Callbacks passed to the Model prediction methods come in two varieties: normal callbacks can be passed to cbs; and a special prediction callback can be passed to pred_cb. The prediction callback is responsible for storing and processing model predictions, and then returning the via a get_preds method. The default prediction callback simply returns predictions in the same order they were generated, however users may wish to e.g. rescale or bin predictions for convenience. An example use for other callbacks during prediction would be e.g. for inference of parameterised training model ParameterisedPrediction, Baldi et al., 2016.

Callbacks in LUMIN¶

A range of common, or useful, callbacks are provided in LUMIN:

Optimiser and Cyclic callbacks are designed to modify optimiser hyper-parameters during training, e.g.
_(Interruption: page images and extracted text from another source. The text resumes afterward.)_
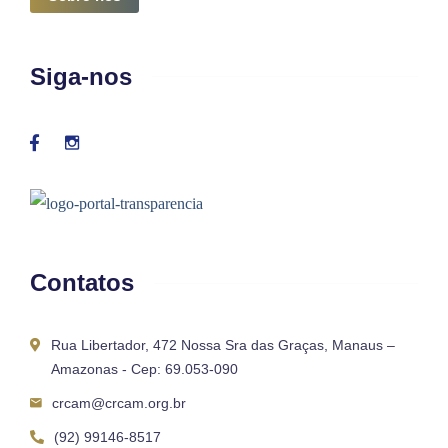
Siga-nos
Contatos
Rua Libertador, 472 Nossa Sra das Graças, Manaus –
Amazonas - Cep: 69.053-090
crcam@crcam.org.br
(92) 99146-8517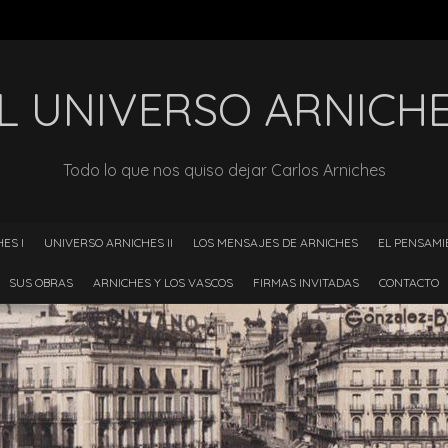
L UNIVERSO ARNICH
Todo lo que nos quiso dejar Carlos Arniches
ES I
UNIVERSO ARNICHES II
LOS MENSAJES DE ARNICHES
EL PENSAMI
SUS OBRAS
ARNICHES Y LOS VASCOS
FIRMAS INVITADAS
CONTACTO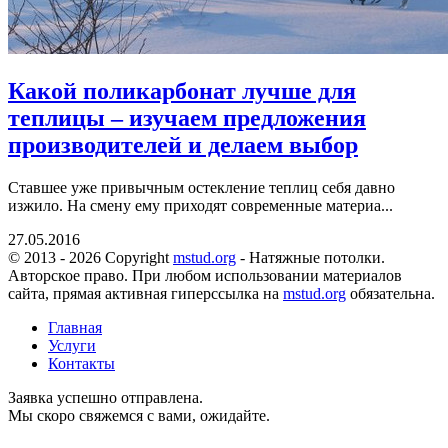
Какой поликарбонат лучше для
теплицы – изучаем предложения
производителей и делаем выбор
Ставшее уже привычным остекление теплиц себя давно
изжило. На смену ему приходят современные материа...
27.05.2016
© 2013 - 2026 Copyright
mstud.org
- Натяжные потолки.
Авторское право. При любом использовании материалов
сайта, прямая активная гиперссылка на
mstud.org
обязательна.
Главная
Услуги
Контакты
Заявка успешно отправлена.
Мы скоро свяжемся с вами, ожидайте.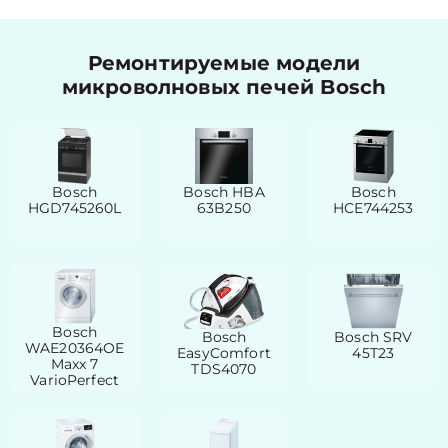
Ремонтируемые модели
микроволновых печей Bosch
Bosch
Bosch HBA
Bosch
HGD745260L
63B250
HCE744253
Bosch
Bosch
Bosch SRV
WAE20364OE
EasyComfort
45T23
Maxx 7
TDS4070
VarioPerfect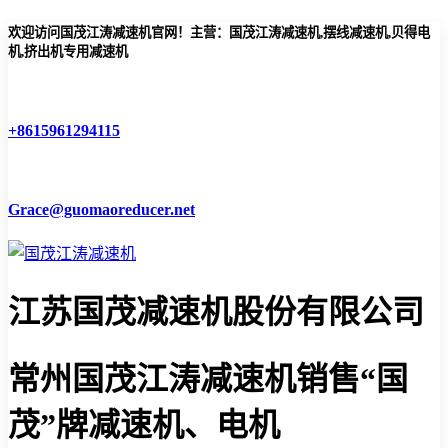
欢迎访问国茂江涛减速机官网！主营：国茂江涛减速机,摆线减速机,贝得电
机,挤出机专用减速机
+8615961294115
Grace@guomaoreducer.net
江苏国茂减速机股份有限公司
常州国茂江涛减速机
销售“国
茂”牌减速机、电机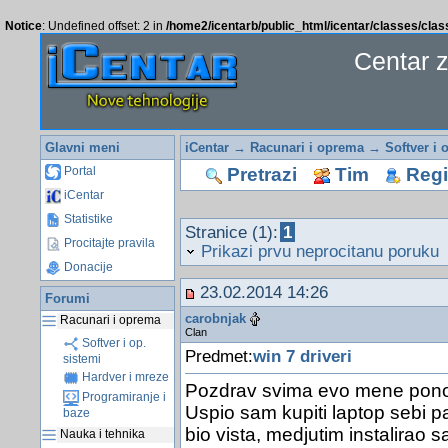
Notice
: Undefined offset: 2 in
/home2/icentarb/public_html/icentar/classes/cla
Centar 
Glavni meni
iCentar
→
Racunari i oprema
→
Softver i 
Pretrazi
Tim
Regis
Portal
iCentar
Statistike
Stranice (1):
1
Procitajte pravila
Prikazi prvu neprocitanu poruku
Donacije
23.02.2014 14:26
Forumi
carobnjak
Racunari i oprema
Clan
Softver i op.
Predmet:
win 7 driveri
sistemi
Hardver i mreze
Pozdrav svima evo mene pon
Programiranje i
Uspio sam kupiti laptop sebi p
baze
bio vista, medjutim instalirao
Nauka i tehnika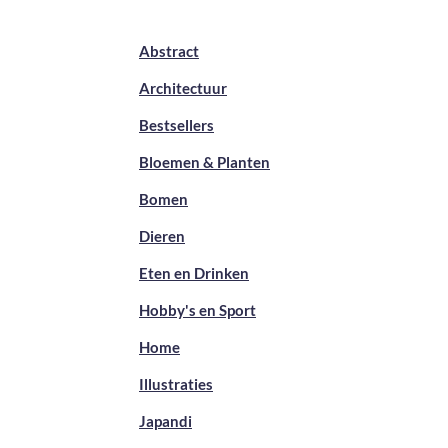
Abstract
Architectuur
Bestsellers
Bloemen & Planten
Bomen
Dieren
Eten en Drinken
Hobby's en Sport
Home
Illustraties
Japandi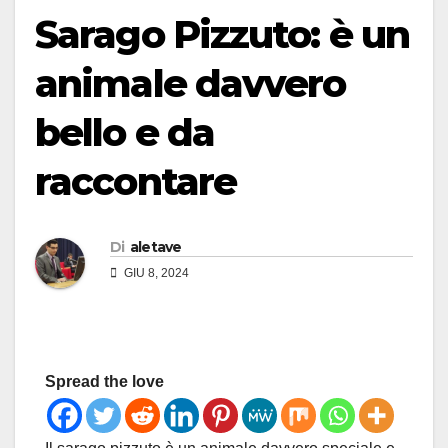
Sarago Pizzuto: è un
animale davvero
bello e da
raccontare
Di
aletave
GIU 8, 2024
Spread the love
OneCycle Smith, 2018. Classes inheriting from AbsCyclicCallback can signal to other callbacks to only act when a cycle has finished (e.g. stop training after no improvement).
Data callbacks modify aspects of the data, e.g. for label smoothing, resampling, and replacing/removing values and data.
Loss callbacks adjust the loss values and gradients, or even manually compute losses themselves.
Model callbacks are a special type of callback that trains alternative models and can be polled for loss values, have their performance tracked, and have their models saved instead of the main model, e.g. SWA Izmailov et al., 2018.
Monitor callbacks keep track of performance during the training, and provide a realtime report of metrics. Additionally, they can be used to save models when performance improves and stop training after improvements cease.
Prediction handler callbacks are responsible for storing and adjusting the network outputs when predicting on new data.